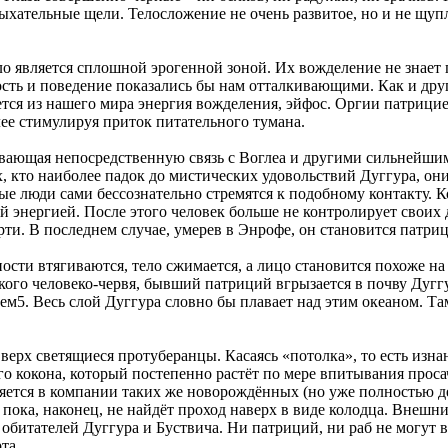
 дыхательные щели. Телосложение не очень развитое, но и не щуп
ло является сплошной эрогенной зоной. Их вожделение не знает
ность и поведение показались бы нам отталкивающими. Как и др
тся из нашего мира энергия вожделения, эйфос. Оргии патрициев
ее стимулируя приток питательного тумана.
вающая непосредственную связь с Воглеа и другими сильнейши
, кто наиболее падок до мистических удовольствий Дуггура, он
 люди сами бессознательно стремятся к подобному контакту. Ког
й энергией. После этого человек больше не контролирует своих
ти. В последнем случае, умерев в Энрофе, он становится патриц
ности втягиваются, тело сжимается, а лицо становится похоже 
ого человеко-червя, бывший патриций вгрызается в почву Дуггур
ем5. Весь слой Дуггура словно бы плавает над этим океаном. Т
верх светящиеся протуберанцы. Касаясь «потолка», то есть изна
рого кокона, который постепенно растёт по мере впитывания про
ляется в компании таких же новорождённых (но уже полностью д
, пока, наконец, не найдёт проход наверх в виде колодца. Внеш
обитателей Дуггура и Буствича. Ни патриций, ни раб не могут 
та.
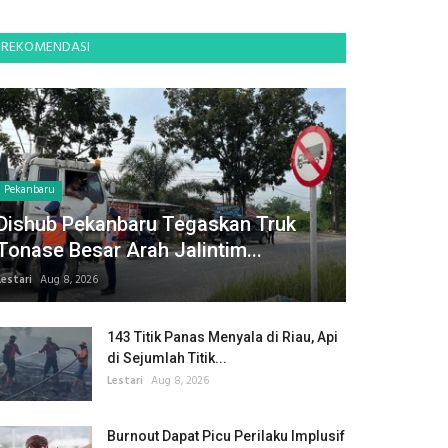
REKOMENDASI
Pekanbaru
Dishub Pekanbaru Tegaskan Truk
Tonase Besar Arah Jalintim...
Lestari
Aug 8, 2026
143 Titik Panas Menyala di Riau, Api
di Sejumlah Titik...
Lestari
Aug 8, 2026
Burnout Dapat Picu Perilaku Implusif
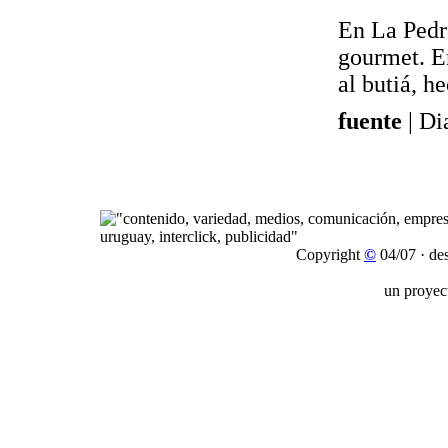
En La Pedr
gourmet. En
al butiá, h
fuente
| Di
Copyright
©
04/07 · de
un proyec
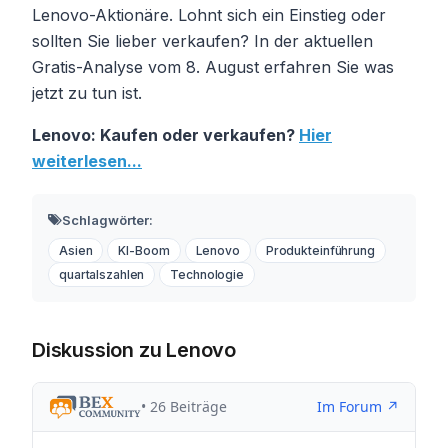
Lenovo-Aktionäre. Lohnt sich ein Einstieg oder
sollten Sie lieber verkaufen? In der aktuellen
Gratis-Analyse vom 8. August erfahren Sie was
jetzt zu tun ist.
Lenovo: Kaufen oder verkaufen?
Hier
weiterlesen...
Schlagwörter:
Asien
KI-Boom
Lenovo
Produkteinführung
quartalszahlen
Technologie
Diskussion zu Lenovo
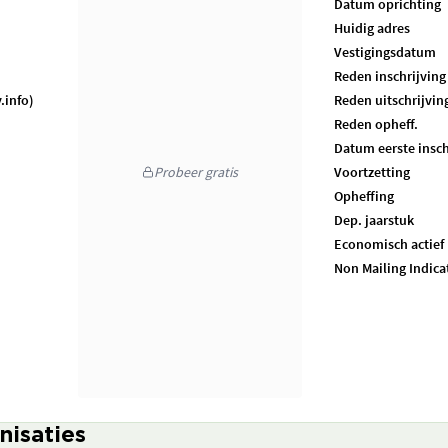
Datum oprichting
Huidig adres
Vestigingsdatum
Reden inschrijving
.info)
Reden uitschrijvin
Reden opheff.
Datum eerste insch
Probeer gratis
Voortzetting
Opheffing
Dep. jaarstuk
Economisch actief
Non Mailing Indica
nisaties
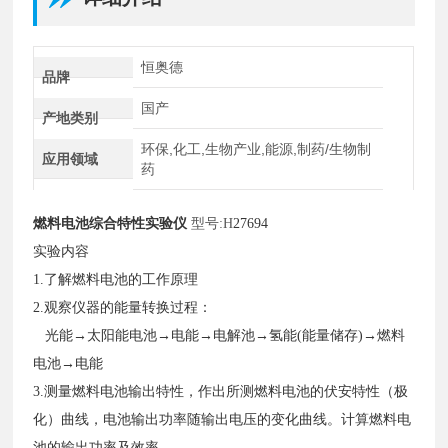
恒奥德
品牌
国产
产地类别
环保,化工,生物产业,能源,制药/生物制
应用领域
药
燃料电池综合特性实验仪
型号
:H
27694
实验内容
1.了解燃料电池的工作原理
2.观察仪器的能量转换过程：
光能→太阳能电池→电能→电解池→氢能(能量储存)→燃料
电池→电能
3.测量燃料电池输出特性，作出所测燃料电池的伏安特性（极
化）曲线，电池输出功率随输出电压的变化曲线。计算燃料电
池的输出功率及效率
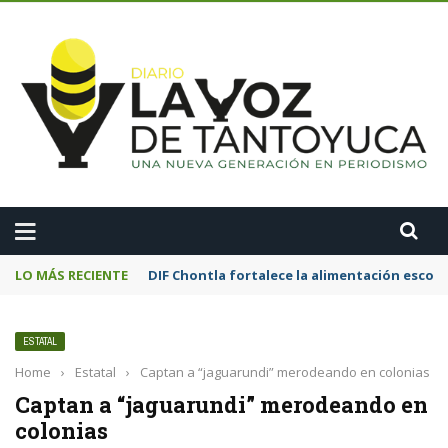
A
LO MÁS RECIENTE
Motociclista resulta lesionado tras chocar
ESTATAL
Home
›
Estatal
›
Captan a “jaguarundi” merodeando en colonias
Captan a “jaguarundi” merodeando en
colonias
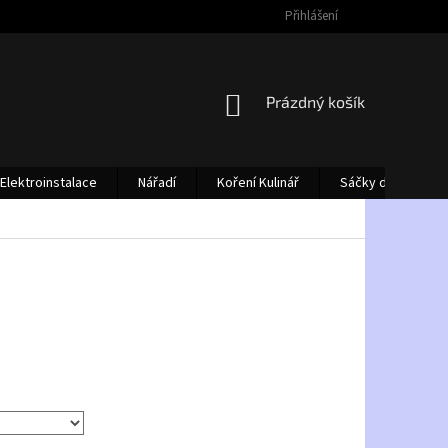
Přihlášení
NÁKUPNÍ
Prázdný košík
KOŠÍK
Elektroinstalace
Nářadí
Koření Kulinář
Sáčky do vysava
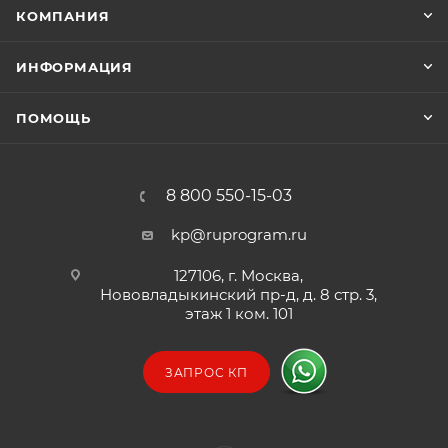
КОМПАНИЯ
ИНФОРМАЦИЯ
ПОМОЩЬ
8 800 550-15-03
kp@ruprogram.ru
127106, г. Москва,
Нововладыкинский пр-д, д. 8 стр. 3,
этаж 1 ком. 101
ЗАПРОС КП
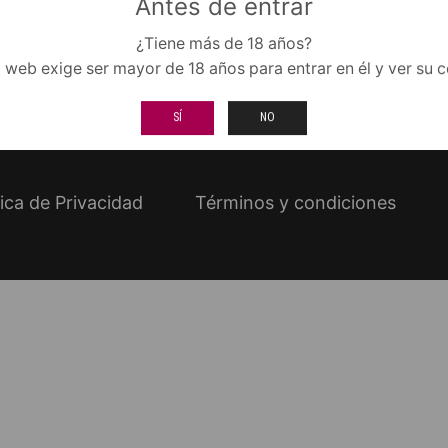
Antes de entrar
¿Tiene más de 18 años?
o web exige ser mayor de 18 años para entrar en él y ver su 
SÍ
NO
tica de Privacidad
Términos y condiciones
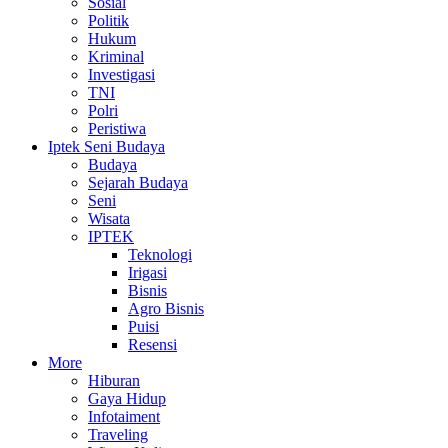
Sosial
Politik
Hukum
Kriminal
Investigasi
TNI
Polri
Peristiwa
Iptek Seni Budaya
Budaya
Sejarah Budaya
Seni
Wisata
IPTEK
Teknologi
Irigasi
Bisnis
Agro Bisnis
Puisi
Resensi
More
Hiburan
Gaya Hidup
Infotaiment
Traveling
◆ ◆ ◆ ◆ ◆ ◆ ◆
● **WHAT YOU ARE ASKED TO DO**: List every line in the entries above that contains the word "verkaufen".

● **TASK SOLUTION**:
sollten Sie lieber verkaufen? In der aktuellen
Lenovo: Kaufen oder verkaufen?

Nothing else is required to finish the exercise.